**Try it**
Give back all the records exactly, keeping every line whole.

**Structured page parsing data**
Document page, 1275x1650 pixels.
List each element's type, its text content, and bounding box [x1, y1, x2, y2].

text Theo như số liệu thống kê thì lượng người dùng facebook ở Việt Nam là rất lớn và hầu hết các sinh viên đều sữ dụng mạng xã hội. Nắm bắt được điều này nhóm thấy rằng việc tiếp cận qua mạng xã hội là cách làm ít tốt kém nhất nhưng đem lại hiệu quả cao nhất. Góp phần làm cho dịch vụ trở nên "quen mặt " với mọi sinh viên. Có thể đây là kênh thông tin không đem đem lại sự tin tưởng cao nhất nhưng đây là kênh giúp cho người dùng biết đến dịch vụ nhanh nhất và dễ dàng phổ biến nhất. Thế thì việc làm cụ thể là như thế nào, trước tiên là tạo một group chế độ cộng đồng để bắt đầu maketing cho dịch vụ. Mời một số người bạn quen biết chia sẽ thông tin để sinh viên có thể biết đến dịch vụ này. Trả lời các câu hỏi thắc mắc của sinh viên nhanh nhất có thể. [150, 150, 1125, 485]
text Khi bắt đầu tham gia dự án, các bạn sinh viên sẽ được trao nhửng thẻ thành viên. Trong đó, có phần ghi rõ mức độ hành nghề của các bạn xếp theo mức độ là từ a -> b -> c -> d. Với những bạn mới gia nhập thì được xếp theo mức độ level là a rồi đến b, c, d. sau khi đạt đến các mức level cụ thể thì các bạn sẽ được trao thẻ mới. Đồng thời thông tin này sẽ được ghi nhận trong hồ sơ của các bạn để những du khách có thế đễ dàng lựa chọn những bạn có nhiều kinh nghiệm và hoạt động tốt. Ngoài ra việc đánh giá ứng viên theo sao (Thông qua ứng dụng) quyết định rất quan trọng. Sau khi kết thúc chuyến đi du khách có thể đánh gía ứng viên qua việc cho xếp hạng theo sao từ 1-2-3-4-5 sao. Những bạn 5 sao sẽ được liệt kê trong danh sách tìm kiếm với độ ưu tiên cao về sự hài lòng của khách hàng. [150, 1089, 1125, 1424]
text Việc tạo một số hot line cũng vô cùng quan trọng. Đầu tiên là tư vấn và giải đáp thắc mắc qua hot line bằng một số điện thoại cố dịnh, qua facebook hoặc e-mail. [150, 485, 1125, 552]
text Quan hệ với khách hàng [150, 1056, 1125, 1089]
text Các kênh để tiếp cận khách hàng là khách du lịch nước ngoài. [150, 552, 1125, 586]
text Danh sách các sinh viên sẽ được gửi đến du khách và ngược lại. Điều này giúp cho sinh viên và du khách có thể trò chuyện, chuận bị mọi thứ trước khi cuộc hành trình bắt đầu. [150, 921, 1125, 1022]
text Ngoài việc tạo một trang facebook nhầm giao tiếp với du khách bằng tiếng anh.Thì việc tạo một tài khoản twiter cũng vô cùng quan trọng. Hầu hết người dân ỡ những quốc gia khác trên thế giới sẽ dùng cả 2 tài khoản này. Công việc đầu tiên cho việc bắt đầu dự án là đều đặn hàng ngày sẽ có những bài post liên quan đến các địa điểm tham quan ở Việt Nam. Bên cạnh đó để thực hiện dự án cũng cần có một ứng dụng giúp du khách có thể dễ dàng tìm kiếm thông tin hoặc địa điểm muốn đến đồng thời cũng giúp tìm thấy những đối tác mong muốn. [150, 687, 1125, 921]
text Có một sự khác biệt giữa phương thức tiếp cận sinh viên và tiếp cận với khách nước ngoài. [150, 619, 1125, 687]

**Response to the task**
Document page, 1275x1650 pixels.
List each element's type, its text content, and bounding box [x1, y1, x2, y2].

text Theo như số liệu thống kê thì lượng người dùng facebook ở Việt Nam là rất lớn và hầu hết các sinh viên đều sữ dụng mạng xã hội. Nắm bắt được điều này nhóm thấy rằng việc tiếp cận qua mạng xã hội là cách làm ít tốt kém nhất nhưng đem lại hiệu quả cao nhất. Góp phần làm cho dịch vụ trở nên "quen mặt " với mọi sinh viên. Có thể đây là kênh thông tin không đem đem lại sự tin tưởng cao nhất nhưng đây là kênh giúp cho người dùng biết đến dịch vụ nhanh nhất và dễ dàng phổ biến nhất. Thế thì việc làm cụ thể là như thế nào, trước tiên là tạo một group chế độ cộng đồng để bắt đầu maketing cho dịch vụ. Mời một số người bạn quen biết chia sẽ thông tin để sinh viên có thể biết đến dịch vụ này. Trả lời các câu hỏi thắc mắc của sinh viên nhanh nhất có thể. [150, 150, 1125, 485]
text Khi bắt đầu tham gia dự án, các bạn sinh viên sẽ được trao nhửng thẻ thành viên. Trong đó, có phần ghi rõ mức độ hành nghề của các bạn xếp theo mức độ là từ a -> b -> c -> d. Với những bạn mới gia nhập thì được xếp theo mức độ level là a rồi đến b, c, d. sau khi đạt đến các mức level cụ thể thì các bạn sẽ được trao thẻ mới. Đồng thời thông tin này sẽ được ghi nhận trong hồ sơ của các bạn để những du khách có thế đễ dàng lựa chọn những bạn có nhiều kinh nghiệm và hoạt động tốt. Ngoài ra việc đánh giá ứng viên theo sao (Thông qua ứng dụng) quyết định rất quan trọng. Sau khi kết thúc chuyến đi du khách có thể đánh gía ứng viên qua việc cho xếp hạng theo sao từ 1-2-3-4-5 sao. Những bạn 5 sao sẽ được liệt kê trong danh sách tìm kiếm với độ ưu tiên cao về sự hài lòng của khách hàng. [150, 1089, 1125, 1424]
text Việc tạo một số hot line cũng vô cùng quan trọng. Đầu tiên là tư vấn và giải đáp thắc mắc qua hot line bằng một số điện thoại cố dịnh, qua facebook hoặc e-mail. [150, 485, 1125, 552]
text Quan hệ với khách hàng [150, 1056, 1125, 1089]
text Các kênh để tiếp cận khách hàng là khách du lịch nước ngoài. [150, 552, 1125, 586]
text Danh sách các sinh viên sẽ được gửi đến du khách và ngược lại. Điều này giúp cho sinh viên và du khách có thể trò chuyện, chuận bị mọi thứ trước khi cuộc hành trình bắt đầu. [150, 921, 1125, 1022]
text Ngoài việc tạo một trang facebook nhầm giao tiếp với du khách bằng tiếng anh.Thì việc tạo một tài khoản twiter cũng vô cùng quan trọng. Hầu hết người dân ỡ những quốc gia khác trên thế giới sẽ dùng cả 2 tài khoản này. Công việc đầu tiên cho việc bắt đầu dự án là đều đặn hàng ngày sẽ có những bài post liên quan đến các địa điểm tham quan ở Việt Nam. Bên cạnh đó để thực hiện dự án cũng cần có một ứng dụng giúp du khách có thể dễ dàng tìm kiếm thông tin hoặc địa điểm muốn đến đồng thời cũng giúp tìm thấy những đối tác mong muốn. [150, 687, 1125, 921]
text Có một sự khác biệt giữa phương thức tiếp cận sinh viên và tiếp cận với khách nước ngoài. [150, 619, 1125, 687]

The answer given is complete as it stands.